Negative log‑likelihood (binary cross‑entropy):

$$
\mathcal{J}(w,b) = -\ell(w,b)
= - \sum_{i=1}^n \big[ y_i\log p_i + (1-y_i)\log(1-p_i) \big].
$$

Using $\sigma'(t) = \sigma(t)(1-\sigma(t))$ and $\tfrac{\partial p_i}{\partial t_i}=p_i(1-p_i)$,

$$
\nabla_w \mathcal{J} = \sum_{i=1}^n (p_i - y_i) x_i, \qquad
\frac{\partial \mathcal{J}}{\partial b} = \sum_{i=1}^n (p_i - y_i).
$$

Matrix form with $X\in\mathbb{R}^{n\times d}$, $p=\sigma(Xw{+}b\mathbf{1})$, $y\in\{0,1\}^n$:

$$
\mathcal{J}(w,b) = -\, y^\top \log p - (\mathbf{1}-y)^\top \log(\mathbf{1}-p),\quad
\nabla_w \mathcal{J} = X^\top (p - y),\; \partial \mathcal{J}/\partial b = \mathbf{1}^\top (p-y).
$$

> \[!tip\] link to softmax gradients
>
> For the multi‑class extension, gradients w\.r.t. logits reduce to $\text{softmax}(z)-\text{one\_hot}(y)$. See [[thoughts/optimization#softmax]] for Jacobian and stable log‑sum‑exp.

## Hessian and convexity

Let $S=\operatorname{diag}(p\odot (1-p))$. Then

$$
\nabla_w^2 \mathcal{J} = X^\top S X, \qquad \frac{\partial^2 \mathcal{J}}{\partial b^2} = \mathbf{1}^\top S\, \mathbf{1}, \qquad \frac{\partial^2 \mathcal{J}}{\partial w\, \partial b} = X^\top S\, \mathbf{1}.
$$

- $S \succeq 0 \Rightarrow$ $\mathcal{J}$ is convex in $(w,b)$; Newton or Fisher scoring (IRLS) apply.
- IRLS/Newton step (augmented design): $\Delta = (X^\top S X)^{-1} X^\top (y-p)$. In logistic regression, observed and expected information coincide, so Newton and Fisher scoring agree.

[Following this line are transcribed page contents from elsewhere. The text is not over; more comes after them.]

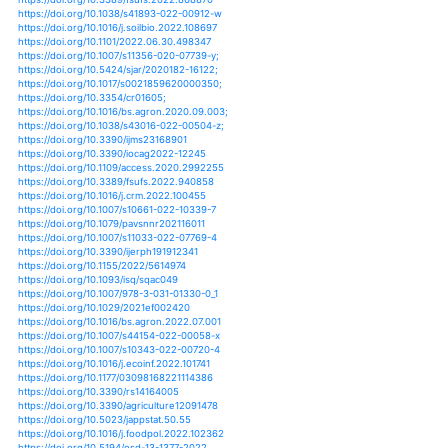
https://doi.org/10.1016/j.crm.2021.100356
https://doi.org/10.1371/journal.pone.0256472
https://doi.org/10.1016/j.wace.2021.100374
https://doi.org/10.1038/s43016-021-00341-6
https://doi.org/10.1007/978-3-030-75875-2_8
https://doi.org/10.1093/jxb/erab343
https://doi.org/10.3390/agriculture11090887
https://doi.org/10.3354/cr01660
https://doi.org/10.1556/446.2020.00003
https://doi.org/10.1101/2021.08.30.458294
https://doi.org/10.1007/s13412-021-00724-y
https://doi.org/10.1111/tpj.15483
https://doi.org/10.3390/agronomy12010078
https://doi.org/10.1080/1943815x.2021.2007133
https://doi.org/10.3390/e23111546
https://doi.org/10.1016/j.aquaculture.2021.737812
https://doi.org/10.1007/978-981-16-5847-1_9
https://doi.org/10.3390/horticulturae7110435
https://doi.org/10.1088/1748-9326/ac263d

## Regularization (MAP view)

- L2: add $\tfrac{\lambda}{2} \lVert w \rVert_2^2$ (Gaussian prior). Gradients become $\nabla_w \mathcal{J}_{\lambda}=X^\top(p-y)+\lambda w$.
- L1: add $\lambda \lVert w \rVert_1$ (Laplace prior). Use proximal/coordinate descent.

See [[thoughts/Maximum likelihood estimation#training statistical models (derivation sketch)|MLE training sketch]] and [[thoughts/regularization]].

## Multiclass (softmax) regression

For $C$ classes, logits $z=W^\top x + b$, $p=\text{softmax}(z)$. Minimize cross‑entropy $-\log p_{y}$. Gradients wrt logits: $\partial L/\partial z = p - \text{one\_hot}(y)$. See [[thoughts/optimization#softmax]].